Повести и рассказы. Воспоминания
Шрифт:
Отец засмеялся горьким смехом.
«Позвольте расчет!» Переглянулись. Главный-то и говорит, спокойно так: «Отведите его и дайте ему расчет». Повели меня двое. Гляжу — ведут к воротам. А фабрика была, как острог, высокой стеной обведена, и ворота были железные, а у ворот огромный такой татарин, и в руках у него пуда в три дубина. Иду я, под полой гусли, в руке узелок — и весь я тут.
Подвели меня молча к воротам, растворили их, а татарин взял в обе руки дубину… да-а как д-даст мне промежду лопаток — я и вылетел за ворота: куда кузов, куда милостынки! Брякнулся я об землю, гусли в одну сторону полетели, узелок в другую, а ворота опять захлопнули и заперли. Вот тебе и расчет! Получил! Копил-копил, да черта и купил!..
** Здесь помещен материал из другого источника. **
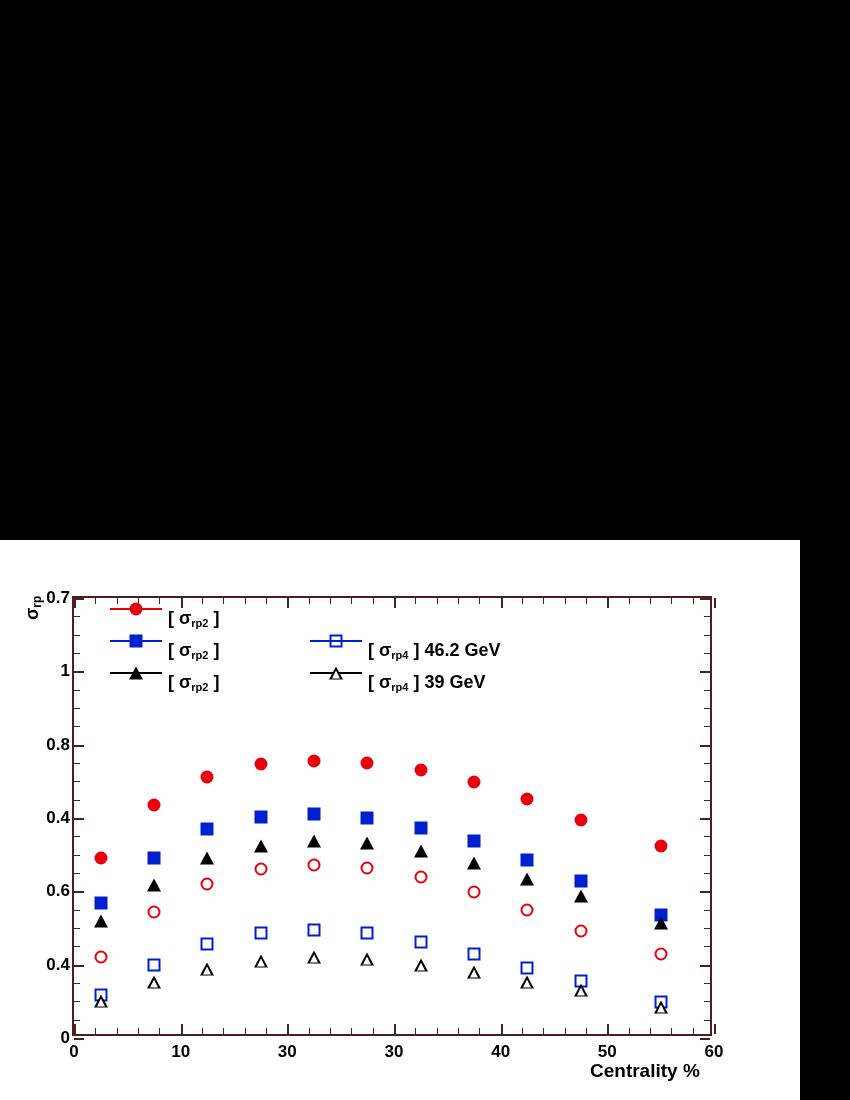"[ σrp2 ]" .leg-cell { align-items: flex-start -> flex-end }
И опять горький смех и пламенное дыхание трубки.
— А уж вечер был, и на дворе была буря, дождик лил, и Волга вся черная была, а по ней белые барашки гуляли…
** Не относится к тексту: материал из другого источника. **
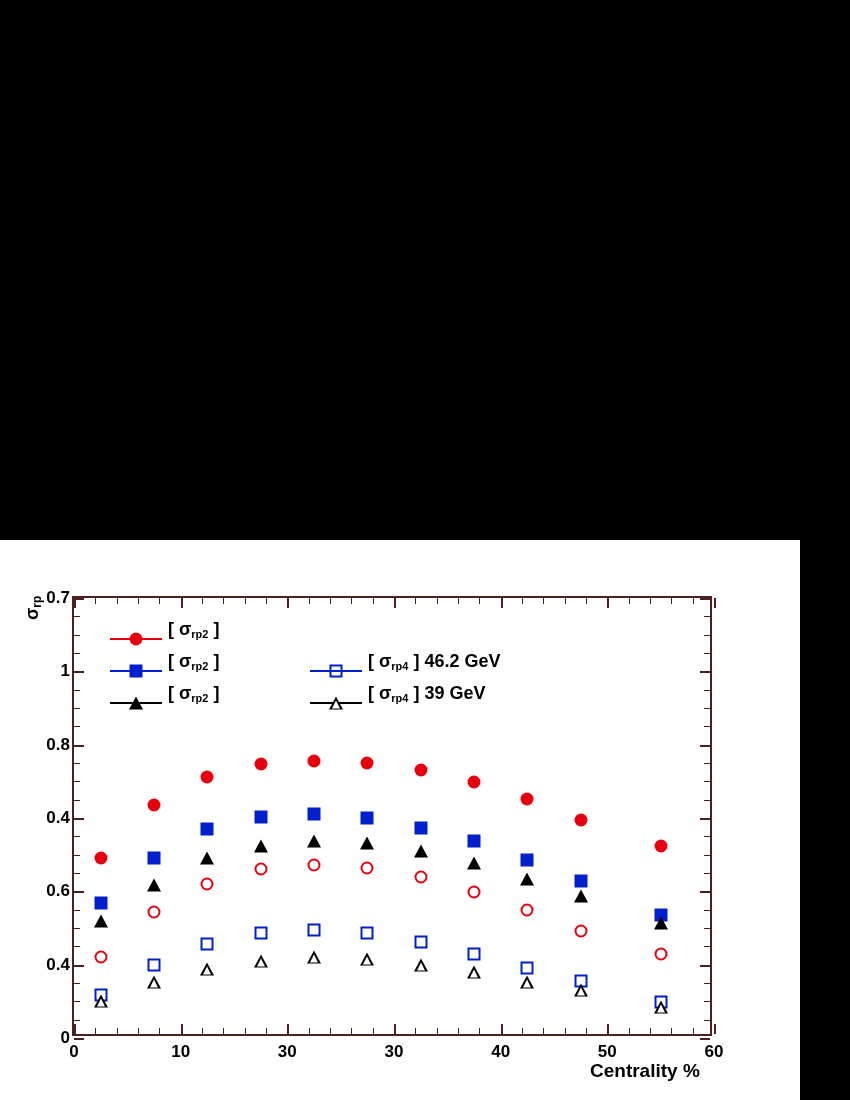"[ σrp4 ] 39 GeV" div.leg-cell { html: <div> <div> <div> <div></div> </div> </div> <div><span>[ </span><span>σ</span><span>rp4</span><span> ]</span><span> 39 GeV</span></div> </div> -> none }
И некуда мне было деться, и ничего у меня не было, только гусли сломанные. Взял я их в обе руки, размахнулся и о камень разбил, только струны застонали!..
И побежал я под дождем, по грязи, без шапки — сам не знаю куда. И такая злоба у меня в сердце была, что так бы вот эту самую фабрику порохом бы и взорвал! Добежал до берега Волги, повалился, плачу, ругаюсь и богу жалуюсь…
А Волга так и гудит внизу, черные валы так и ходят, дождик хлещет, ветер гонит темные тучи, а гром с неба нет-нет да и раскатится, словно хохочет надо мной: тррах-тах-хо-хо-хо-о!
Мрачная, величавая картина бурной ночи, гром и молнии, тучи и волны — все это грозно вставало предо мной, и я в страхе прижимался к отцу, который, может быть, и сам не сознавал в себе волшебной силы слова.
Он попыхивал из своей коротенькой трубочки и, вновь переживая пережитое, рассказывал своим задушевным голосом:
— И стал я звать черта: хотел я продать ему свою душу, только бы он помог мне отомстить за все мои обиды…
— Ну, и что же он? — шепотом спрашивал я, едва переводя дух от волнения и невольного страха.
— Не явился! — отвечал он тоном сожаления и сострил: — Должно быть, тогда и сам черт не мог помочь мне!..
— Добрался я, — продолжал отец, — до родного села, к барыне, и заболела у меня нога: простудил я ее, босиком по болотам с неделю осенью шел. Распухла моя нога, как бревно, стал я хромать. Барыня видит, что я обезножил, как лошадь, и выгоды ей от меня мало, взяла да и отдала меня в солдаты, единственного сына у матери-то, да еще больного! Ничего! На нашем базаре все сойдет, это можно было тогда. Как сейчас вижу: вышла партия новобранцев в дорогу, и я с котомкой иду, а мать все за мной бежит да ревет, седые волосы растрепались, глаза безумные… Обвила меня за шею — нипочем не вырвусь!.. Она ревет, и я реву… Наконец, я вырвался и без оглядки убежал от нее бегом, со своей хромой ногой, догонять партию… Эх, Копка, инда слеза прошибает, как вспомнишь! С тех пор я так мать свою и не видал: умерла…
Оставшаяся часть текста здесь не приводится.